* [EXERCISE DATA]:
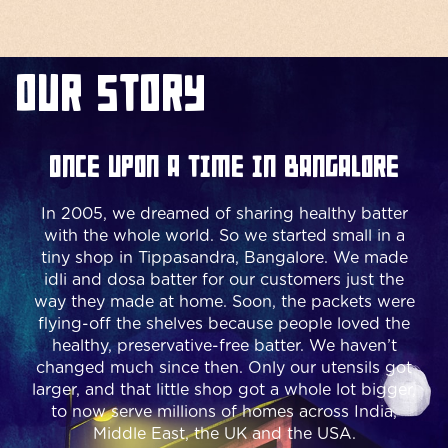
Our Story
Once upon a time in Bangalore
In 2005, we dreamed of sharing healthy batter
with the whole world. So we started small in a
tiny shop in Tippasandra, Bangalore. We made
idli and dosa batter for our customers just the
way they made at home. Soon, the packets were
flying-off the shelves because people loved the
healthy, preservative-free batter. We haven’t
changed much since then. Only our utensils got
larger, and that little shop got a whole lot bigger,
to now serve millions of homes across India,
Middle East, the UK and the USA.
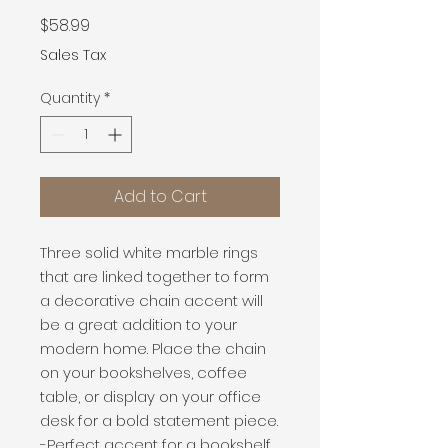
Price
$58.99
Sales Tax
Quantity
*
Add to Cart
Three solid white marble rings 
that are linked together to form 
a decorative chain accent will 
be a great addition to your 
modern home. Place the chain 
on your bookshelves, coffee 
table, or display on your office 
desk for a bold statement piece.

-Perfect accent for a bookshelf,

* [WHAT THE TASK REQUIRES]: Copy out the lines above word for word, leaving out the pictures.

* [ANSWER]:
Our Story
Once upon a time in Bangalore
In 2005, we dreamed of sharing healthy batter
with the whole world. So we started small in a
tiny shop in Tippasandra, Bangalore. We made
idli and dosa batter for our customers just the
way they made at home. Soon, the packets were
flying-off the shelves because people loved the
healthy, preservative-free batter. We haven’t
changed much since then. Only our utensils got
larger, and that little shop got a whole lot bigger,
to now serve millions of homes across India,
Middle East, the UK and the USA.
Price
$58.99
Sales Tax
Quantity
*
Add to Cart
Three solid white marble rings 
that are linked together to form 
a decorative chain accent will 
be a great addition to your 
modern home. Place the chain 
on your bookshelves, coffee 
table, or display on your office 
desk for a bold statement piece.

-Perfect accent for a bookshelf,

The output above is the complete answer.